+++ Belge bölümü
2011-2012 öğretim yılı sayısı itibarıyla 1 milyon 524 bin 380 öğrenci bu harçların kaldırılmasından doğrudan istifade edecektir. Aynı şekilde açık öğretimden katkı paylarının alınmasına da son verilmiştir. “ dedi.
Hükümet, öğrenci harçlarıyla ilgili devrim niteliğinde bir karar aldı.
Başbakan Yardımcısı ve hükümet sözcüsü Bülent Arınç, öğrenci harçlarının kaldırıldığını açıkladı.
Bakanlar Kurulu toplantısı sonrasında ''müjde'' olarak açıklamak istediğini belirten Arınç, Başbakan Recep Tayyip Erdoğan'ın üniversite öğrencileri için harçların kaldırılacağı müjdesinin, bir kararnameyle gerçekleştirildiğini belirtti.
++++++
+++ Verilen kayıtlar
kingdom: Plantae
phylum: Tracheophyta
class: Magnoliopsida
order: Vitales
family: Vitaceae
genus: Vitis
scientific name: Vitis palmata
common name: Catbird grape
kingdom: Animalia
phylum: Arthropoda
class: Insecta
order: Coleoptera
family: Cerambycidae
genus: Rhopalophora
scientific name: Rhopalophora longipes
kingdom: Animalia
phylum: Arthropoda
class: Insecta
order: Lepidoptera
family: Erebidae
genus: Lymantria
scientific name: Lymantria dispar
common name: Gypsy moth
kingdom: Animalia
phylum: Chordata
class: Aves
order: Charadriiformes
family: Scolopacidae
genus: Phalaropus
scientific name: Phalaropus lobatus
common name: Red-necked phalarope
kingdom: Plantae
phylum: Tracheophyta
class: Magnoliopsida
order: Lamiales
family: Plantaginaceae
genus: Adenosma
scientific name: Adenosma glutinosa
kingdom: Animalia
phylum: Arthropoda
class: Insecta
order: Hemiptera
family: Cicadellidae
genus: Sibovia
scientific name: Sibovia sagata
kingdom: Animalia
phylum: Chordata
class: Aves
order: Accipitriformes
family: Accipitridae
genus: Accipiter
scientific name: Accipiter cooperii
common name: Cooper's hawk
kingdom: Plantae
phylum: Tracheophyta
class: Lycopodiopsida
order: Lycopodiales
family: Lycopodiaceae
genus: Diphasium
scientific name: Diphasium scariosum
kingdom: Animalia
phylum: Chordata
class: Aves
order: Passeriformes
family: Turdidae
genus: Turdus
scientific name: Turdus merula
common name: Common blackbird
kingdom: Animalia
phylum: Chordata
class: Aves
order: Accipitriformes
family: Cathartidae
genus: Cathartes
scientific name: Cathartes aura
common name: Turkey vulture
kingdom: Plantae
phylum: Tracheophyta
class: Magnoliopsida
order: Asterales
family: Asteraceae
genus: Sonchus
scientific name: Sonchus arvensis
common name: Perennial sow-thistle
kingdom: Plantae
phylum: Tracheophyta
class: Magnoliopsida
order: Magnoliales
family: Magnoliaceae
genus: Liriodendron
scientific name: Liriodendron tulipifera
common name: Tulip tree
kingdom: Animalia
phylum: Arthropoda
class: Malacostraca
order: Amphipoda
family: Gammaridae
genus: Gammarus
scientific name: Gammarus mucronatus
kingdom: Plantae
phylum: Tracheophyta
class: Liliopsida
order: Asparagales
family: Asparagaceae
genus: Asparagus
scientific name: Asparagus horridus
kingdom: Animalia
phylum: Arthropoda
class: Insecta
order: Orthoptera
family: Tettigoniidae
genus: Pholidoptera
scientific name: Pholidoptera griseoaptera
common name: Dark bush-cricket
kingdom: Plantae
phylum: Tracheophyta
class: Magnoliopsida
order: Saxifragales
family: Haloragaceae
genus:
++++++
Alıştırmada istenenler:
a - Harçlarla ilgili metne göre şu soruları cevaplayın:
(i) Öğrenci harçlarının kaldırıldığını kim açıkladı?
(ii) 2011-2012 öğretim yılı sayısı itibarıyla kaç öğrenci bu karardan doğrudan istifade edecek?
(iii) Açık öğretimde neye son verildi?
b - Kayıtlarda "family: Accipitridae" ifadesinin geçtiği satırdan başlayıp "genus: Turdus" ifadesinin geçtiği satırda biten satırları, bu iki satır da dahil olmak üzere, hiçbir değişiklik yapmadan kopyalayın.
Harçlarla ilgili metin ile kayıtlar arasında hiçbir bağlantı yoktur.

Yazılı cevaplar:
a -
(i) Başbakan Yardımcısı ve hükümet sözcüsü Bülent Arınç.
(ii) 1 milyon 524 bin 380 öğrenci.
(iii) Katkı paylarının alınmasına.

b -
family: Accipitridae
genus: Accipiter
scientific name: Accipiter cooperii
common name: Cooper's hawk
kingdom: Plantae
phylum: Tracheophyta
class: Lycopodiopsida
order: Lycopodiales
family: Lycopodiaceae
genus: Diphasium
scientific name: Diphasium scariosum
kingdom: Animalia
phylum: Chordata
class: Aves
order: Passeriformes
family: Turdidae
genus: Turdus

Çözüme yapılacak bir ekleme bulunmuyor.